### Problem to solve
In the passage on intentionality below, what do PTPE theories say is present in experience in place of the thing itself?
-- Text extract start --
How does intentionality appear in those two pictures?

In the PTPE theories what is in our experience is not the thing itself (the thing can not be produced by our brain, and the experience in PTPE is produced by the brain). Instead what is there in the experience is representation of the thing. To give account for intentionality then one needs to relate the thing and the brain somehow, and this is (as far as I known) mostly done by appeal to causal relations between the thing and the brain.

In the MNRP we experience the thing (see it, hear it, touch it, etc…), and there is nothing between me as subject and the thing that is experienced. So, the problem of intentionality as it is in the PTPE theories doesn’t appear – it is the thing itself that appears directly to me. And because it is in publicly accessible space,  it is the same thing that appears directly to other people.

Little phenomenological analysis of the meaning of notions of looking, thing and change

1. Thing we see transcends our seeing it
When we talk about physical objects around us, like apples, glasses, chairs etc.., intentional content appears not as some kind of sense-data, but appears as something in the world, publically accessible. If me and my friend are looking at an apple, in my experience there is just one apple that we both look at. The apple is there as something independent from me and my friend –  both acts of looking at it are incidental, and don’t affect it. As long there are some difference in what we see, they are properties of the seeing itself, and not the object. For example I see the apple from *here*, and my friend from *there*, I see it through fog, and he sees it through glasses. So:

(a)Intentional content isn’t a part of our intentional act (isn’t contained in it).
-- Text extract end --
-- Data section start --
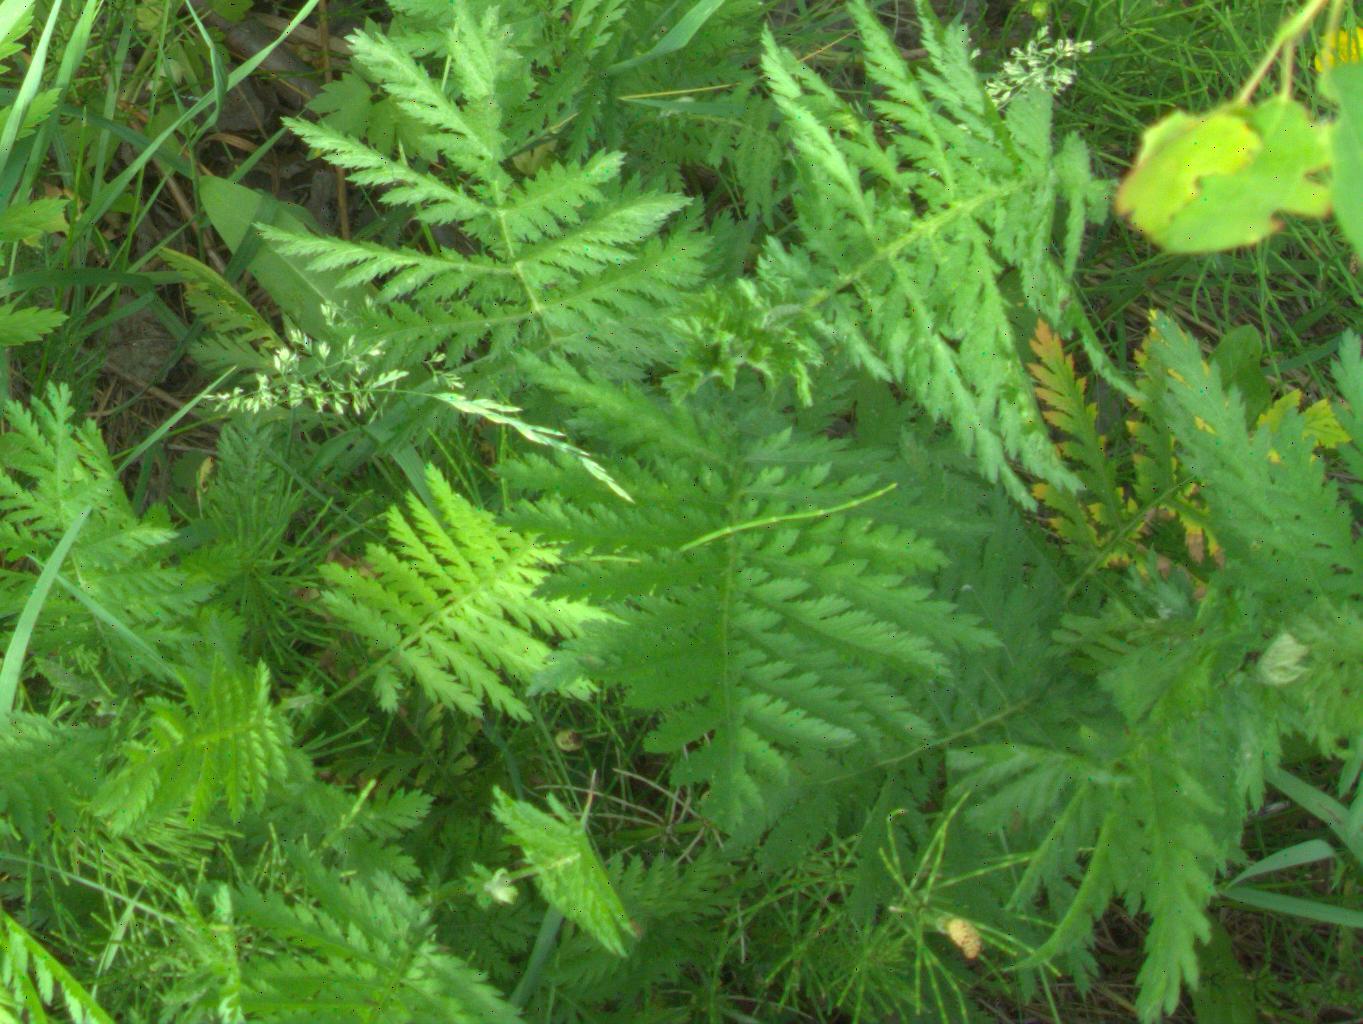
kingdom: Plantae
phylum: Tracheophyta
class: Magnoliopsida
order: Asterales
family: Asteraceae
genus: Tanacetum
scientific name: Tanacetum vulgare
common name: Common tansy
-- Data section end --
### Expected output
A representation of the thing.